Un habitant de la cité sans histoire

Effervescence tôt ce matin dans la cité de la Primevère située en Seine-Saint-Denis, avec l’arrestation de la personne soupçonnée d’être à l’origine de la disparition de plus d’une centaine de wagons de la SNCF depuis plusieurs années. La société de chemins de fer avait annoncé hier une prime pour tout renseignement concernant leur disparition. Une annonce qui a très certainement payée. « Dès hier soir nous avons reçu plusieurs informations concordantes sur cet individu. Nous avons décidé d’agir au plus vite pour éviter la disparition des preuves » a expliqué Guillaume Pepy, président de la SNCF lors d’une conférence de presse.

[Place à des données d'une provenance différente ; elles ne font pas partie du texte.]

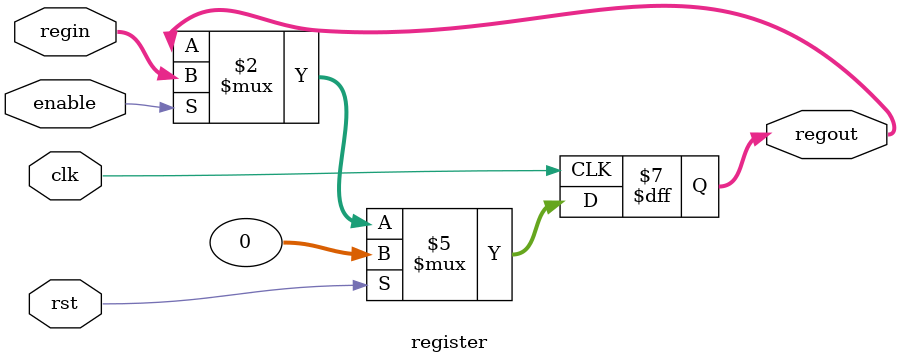
<source format=v>
module register(clk, rst, enable, regin, regout);

input clk, rst, enable;
input [31:0] regin;

output reg [31:0] regout;

always@(posedge clk) begin
    if (rst)  
        regout <= 32'b0;
    else if (enable)  
        regout <= regin;
end
endmodule
</source>
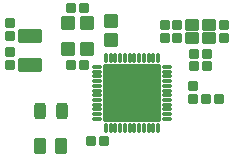
<source format=gbr>
%TF.GenerationSoftware,KiCad,Pcbnew,7.0.7*%
%TF.CreationDate,2023-11-20T17:20:15+01:00*%
%TF.ProjectId,nRF52832_qfaa_dcdc,6e524635-3238-4333-925f-716661615f64,rev?*%
%TF.SameCoordinates,Original*%
%TF.FileFunction,Soldermask,Top*%
%TF.FilePolarity,Negative*%
%FSLAX46Y46*%
G04 Gerber Fmt 4.6, Leading zero omitted, Abs format (unit mm)*
G04 Created by KiCad (PCBNEW 7.0.7) date 2023-11-20 17:20:15*
%MOMM*%
%LPD*%
G01*
G04 APERTURE LIST*
G04 Aperture macros list*
%AMRoundRect*
0 Rectangle with rounded corners*
0 $1 Rounding radius*
0 $2 $3 $4 $5 $6 $7 $8 $9 X,Y pos of 4 corners*
0 Add a 4 corners polygon primitive as box body*
4,1,4,$2,$3,$4,$5,$6,$7,$8,$9,$2,$3,0*
0 Add four circle primitives for the rounded corners*
1,1,$1+$1,$2,$3*
1,1,$1+$1,$4,$5*
1,1,$1+$1,$6,$7*
1,1,$1+$1,$8,$9*
0 Add four rect primitives between the rounded corners*
20,1,$1+$1,$2,$3,$4,$5,0*
20,1,$1+$1,$4,$5,$6,$7,0*
20,1,$1+$1,$6,$7,$8,$9,0*
20,1,$1+$1,$8,$9,$2,$3,0*%
G04 Aperture macros list end*
%ADD10RoundRect,0.250000X-0.262500X-0.450000X0.262500X-0.450000X0.262500X0.450000X-0.262500X0.450000X0*%
%ADD11RoundRect,0.243750X-0.243750X-0.456250X0.243750X-0.456250X0.243750X0.456250X-0.243750X0.456250X0*%
%ADD12C,1.111200*%
%ADD13RoundRect,0.101600X-2.350000X2.350000X-2.350000X-2.350000X2.350000X-2.350000X2.350000X2.350000X0*%
%ADD14RoundRect,0.131600X-0.070000X0.295000X-0.070000X-0.295000X0.070000X-0.295000X0.070000X0.295000X0*%
%ADD15RoundRect,0.131600X0.295000X0.070000X-0.295000X0.070000X-0.295000X-0.070000X0.295000X-0.070000X0*%
%ADD16RoundRect,0.131600X0.070000X-0.295000X0.070000X0.295000X-0.070000X0.295000X-0.070000X-0.295000X0*%
%ADD17RoundRect,0.131600X-0.295000X-0.070000X0.295000X-0.070000X0.295000X0.070000X-0.295000X0.070000X0*%
%ADD18RoundRect,0.101600X0.475000X0.425000X-0.475000X0.425000X-0.475000X-0.425000X0.475000X-0.425000X0*%
%ADD19RoundRect,0.101600X-0.300000X-0.300000X0.300000X-0.300000X0.300000X0.300000X-0.300000X0.300000X0*%
%ADD20RoundRect,0.101600X0.300000X-0.300000X0.300000X0.300000X-0.300000X0.300000X-0.300000X-0.300000X0*%
%ADD21RoundRect,0.101600X-0.300000X0.300000X-0.300000X-0.300000X0.300000X-0.300000X0.300000X0.300000X0*%
%ADD22RoundRect,0.101600X0.300000X0.300000X-0.300000X0.300000X-0.300000X-0.300000X0.300000X-0.300000X0*%
%ADD23RoundRect,0.101600X0.525000X0.450000X-0.525000X0.450000X-0.525000X-0.450000X0.525000X-0.450000X0*%
%ADD24RoundRect,0.101600X0.450000X-0.525000X0.450000X0.525000X-0.450000X0.525000X-0.450000X-0.525000X0*%
%ADD25RoundRect,0.101600X-0.900000X0.500000X-0.900000X-0.500000X0.900000X-0.500000X0.900000X0.500000X0*%
G04 APERTURE END LIST*
D10*
%TO.C,R1*%
X141685000Y-110490000D03*
X143510000Y-110490000D03*
%TD*%
D11*
%TO.C,D1*%
X141700000Y-107495000D03*
X143575000Y-107495000D03*
%TD*%
D12*
%TO.C,U1*%
X151301100Y-107803600D03*
X151301100Y-106603600D03*
X151301100Y-105403600D03*
X151301100Y-104203600D03*
X150101100Y-107803600D03*
X150101100Y-106603600D03*
X150101100Y-105403600D03*
X150101100Y-104203600D03*
X148901100Y-107803600D03*
X148901100Y-106603600D03*
X148901100Y-105403600D03*
X148901100Y-104203600D03*
X147701100Y-107803600D03*
X147701100Y-106603600D03*
X147701100Y-105403600D03*
X147701100Y-104203600D03*
D13*
X149501100Y-106003600D03*
D14*
X147301100Y-103003600D03*
X147701100Y-103003600D03*
X148101100Y-103003600D03*
X148501100Y-103003600D03*
X148901100Y-103003600D03*
X149301100Y-103003600D03*
X149701100Y-103003600D03*
X150101100Y-103003600D03*
X150501100Y-103003600D03*
X150901100Y-103003600D03*
X151301100Y-103003600D03*
X151701100Y-103003600D03*
D15*
X152501100Y-103803600D03*
X152501100Y-104203600D03*
X152501100Y-104603600D03*
X152501100Y-105003600D03*
X152501100Y-105403600D03*
X152501100Y-105803600D03*
X152501100Y-106203600D03*
X152501100Y-106603600D03*
X152501100Y-107003600D03*
X152501100Y-107403600D03*
X152501100Y-107803600D03*
X152501100Y-108203600D03*
D16*
X151701100Y-109003600D03*
X151301100Y-109003600D03*
X150901100Y-109003600D03*
X150501100Y-109003600D03*
X150101100Y-109003600D03*
X149701100Y-109003600D03*
X149301100Y-109003600D03*
X148901100Y-109003600D03*
X148501100Y-109003600D03*
X148101100Y-109003600D03*
X147701100Y-109003600D03*
X147301100Y-109003600D03*
D17*
X146501100Y-108203600D03*
X146501100Y-107803600D03*
X146501100Y-107403600D03*
X146501100Y-107003600D03*
X146501100Y-106603600D03*
X146501100Y-106203600D03*
X146501100Y-105803600D03*
X146501100Y-105403600D03*
X146501100Y-105003600D03*
X146501100Y-104603600D03*
X146501100Y-104203600D03*
X146501100Y-103803600D03*
%TD*%
D18*
%TO.C,X1*%
X156026100Y-101378600D03*
X154576100Y-101378600D03*
X154576100Y-100228600D03*
X156026100Y-100228600D03*
%TD*%
D19*
%TO.C,L1*%
X156851100Y-106553600D03*
X155751100Y-106553600D03*
%TD*%
D20*
%TO.C,C2*%
X153301100Y-100253600D03*
X153301100Y-101353600D03*
%TD*%
D21*
%TO.C,C1*%
X157301100Y-101353600D03*
X157301100Y-100253600D03*
%TD*%
D20*
%TO.C,C3*%
X154701100Y-105453600D03*
X154701100Y-106553600D03*
%TD*%
D22*
%TO.C,C4*%
X144351100Y-103603600D03*
X145451100Y-103603600D03*
%TD*%
%TO.C,C5*%
X146001100Y-110103600D03*
X147101100Y-110103600D03*
%TD*%
D20*
%TO.C,C8*%
X152301100Y-100253600D03*
X152301100Y-101353600D03*
%TD*%
D19*
%TO.C,C6*%
X155851100Y-103703600D03*
X154751100Y-103703600D03*
%TD*%
%TO.C,C7*%
X155851100Y-102703600D03*
X154751100Y-102703600D03*
%TD*%
D23*
%TO.C,C9*%
X144101100Y-102303600D03*
X145701100Y-102303600D03*
%TD*%
D24*
%TO.C,C10*%
X147701100Y-99903600D03*
X147701100Y-101503600D03*
%TD*%
D25*
%TO.C,X2*%
X140901100Y-103653600D03*
X140901100Y-101153600D03*
%TD*%
D21*
%TO.C,C11*%
X139201100Y-101153600D03*
X139201100Y-100053600D03*
%TD*%
%TO.C,C12*%
X139201100Y-103653600D03*
X139201100Y-102553600D03*
%TD*%
D19*
%TO.C,L3*%
X145451100Y-98803600D03*
X144351100Y-98803600D03*
%TD*%
D23*
%TO.C,L2*%
X144101100Y-100103600D03*
X145701100Y-100103600D03*
%TD*%
M02*

</source>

Les forces de police ont donc donné l’assaut tôt ce matin au domicile de Jean-Michel R., 34 ans, un homme sans histoire selon ses proches. Selon les premières informations, l’homme n’aurait opposé aucune résistance aux policiers lors de son arrestation. Un rapide examen de l’appartement a permis de découvrir les wagons qui étaient quant à eux dissimulés derrière un faux-mur, un premier décompte en dénombre plus d’une centaine. « Nous avons là le butin de plusieurs années d’un homme rigoureux et organisé, qui a agi de manière méthodique et préméditée » a sobrement commenté le responsable de l’opération.

L’homme, connu défavorablement des services de polices, aurait dans un premier temps avoué être à l’origine des vols, affirmant agir sous le coup d’une pulsion.